Data for the task

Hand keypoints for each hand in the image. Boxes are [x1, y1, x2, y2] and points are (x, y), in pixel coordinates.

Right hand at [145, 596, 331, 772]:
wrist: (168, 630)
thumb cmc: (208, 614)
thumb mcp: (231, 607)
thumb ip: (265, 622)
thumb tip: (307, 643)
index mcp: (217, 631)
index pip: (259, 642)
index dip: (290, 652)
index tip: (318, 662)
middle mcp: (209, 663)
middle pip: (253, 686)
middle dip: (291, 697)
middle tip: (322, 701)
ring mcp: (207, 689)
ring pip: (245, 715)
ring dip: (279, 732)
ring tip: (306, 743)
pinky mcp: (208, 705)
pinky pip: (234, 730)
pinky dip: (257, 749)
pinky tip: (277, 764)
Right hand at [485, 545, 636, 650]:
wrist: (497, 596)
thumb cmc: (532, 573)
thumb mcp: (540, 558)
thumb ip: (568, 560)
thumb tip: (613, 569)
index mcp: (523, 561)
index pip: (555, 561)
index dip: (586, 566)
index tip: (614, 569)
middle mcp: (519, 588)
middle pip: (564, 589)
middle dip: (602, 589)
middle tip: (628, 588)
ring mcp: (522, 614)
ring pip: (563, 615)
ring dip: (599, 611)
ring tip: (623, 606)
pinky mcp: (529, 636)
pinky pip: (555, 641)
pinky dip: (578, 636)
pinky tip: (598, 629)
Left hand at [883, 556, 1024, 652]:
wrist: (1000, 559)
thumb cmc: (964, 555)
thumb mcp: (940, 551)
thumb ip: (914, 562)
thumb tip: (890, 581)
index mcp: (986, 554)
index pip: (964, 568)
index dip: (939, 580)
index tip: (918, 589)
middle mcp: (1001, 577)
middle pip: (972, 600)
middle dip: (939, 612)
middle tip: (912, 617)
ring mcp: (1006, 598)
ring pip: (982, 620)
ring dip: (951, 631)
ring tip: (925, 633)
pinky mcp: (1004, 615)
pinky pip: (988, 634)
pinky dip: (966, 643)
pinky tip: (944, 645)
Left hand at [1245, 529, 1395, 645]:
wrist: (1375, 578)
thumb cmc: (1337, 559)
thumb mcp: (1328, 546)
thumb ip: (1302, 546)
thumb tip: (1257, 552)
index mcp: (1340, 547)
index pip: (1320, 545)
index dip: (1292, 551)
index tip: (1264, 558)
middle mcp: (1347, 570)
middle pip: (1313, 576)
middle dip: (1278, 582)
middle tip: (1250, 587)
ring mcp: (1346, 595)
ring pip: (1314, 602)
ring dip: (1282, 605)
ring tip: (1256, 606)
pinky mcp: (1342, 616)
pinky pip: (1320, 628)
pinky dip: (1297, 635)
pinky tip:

Required action
Every line above should be transcribed exactly.

Answer to this task
Hand keypoints for each hand in the image. Boxes are [x1, y1, x2, y2] and points are (x, y), in pixel coordinates.

Right hand at [145, 596, 331, 772]:
wrist: (168, 630)
thumb cmc: (208, 614)
thumb mcp: (231, 607)
thumb ip: (265, 622)
thumb tip: (307, 643)
index mcp: (217, 631)
index pip: (259, 642)
index dip: (290, 652)
index tip: (318, 662)
middle mcp: (209, 663)
middle pip: (253, 686)
middle dip: (291, 697)
middle tip: (322, 701)
ring mcp: (207, 689)
ring pip: (245, 715)
ring dip: (279, 732)
ring tip: (306, 743)
pinky mcp: (208, 705)
pinky pip: (234, 730)
pinky dip: (257, 749)
pinky tip: (277, 764)
Right hand at [485, 545, 636, 650]:
wrist: (497, 596)
thumb cmc: (532, 573)
thumb mcp: (540, 558)
thumb ip: (568, 560)
thumb tip: (613, 569)
index mcp: (523, 561)
index pip: (555, 561)
index dip: (586, 566)
index tip: (614, 569)
middle mcp: (519, 588)
middle pip: (564, 589)
middle dip: (602, 589)
middle tip: (628, 588)
ring mcp: (522, 614)
ring pip: (563, 615)
ring dip: (599, 611)
ring tip: (623, 606)
pinky mcp: (529, 636)
pinky pip: (555, 641)
pinky dip: (578, 636)
pinky tip: (598, 629)
Left hand at [883, 556, 1024, 652]:
wrist: (1000, 559)
thumb cmc: (964, 555)
thumb mcp: (940, 551)
thumb ip: (914, 562)
thumb tip: (890, 581)
index mcp: (986, 554)
index pip: (964, 568)
index dip: (939, 580)
index tip: (918, 589)
middle mcp: (1001, 577)
middle pip: (972, 600)
middle dip: (939, 612)
middle tip: (912, 617)
ring mcp: (1006, 598)
ring pip: (982, 620)
ring dip: (951, 631)
ring tip: (925, 633)
pinky mcp: (1004, 615)
pinky pip: (988, 634)
pinky dip: (966, 643)
pinky tip: (944, 645)
Left hand at [1245, 529, 1395, 645]:
wrist: (1375, 578)
thumb cmc: (1337, 559)
thumb mcp: (1328, 546)
thumb ip: (1302, 546)
thumb tip: (1257, 552)
index mcp: (1340, 547)
index pip: (1320, 545)
index dip: (1292, 551)
index tip: (1264, 558)
middle mcp: (1347, 570)
middle pip: (1313, 576)
middle dip: (1278, 582)
middle tip: (1250, 587)
ring mcp: (1346, 595)
ring pip: (1314, 602)
ring dip: (1282, 605)
ring tip: (1256, 606)
pinky mcp: (1342, 616)
pinky pip: (1320, 628)
pinky dip: (1297, 635)
pinky tip:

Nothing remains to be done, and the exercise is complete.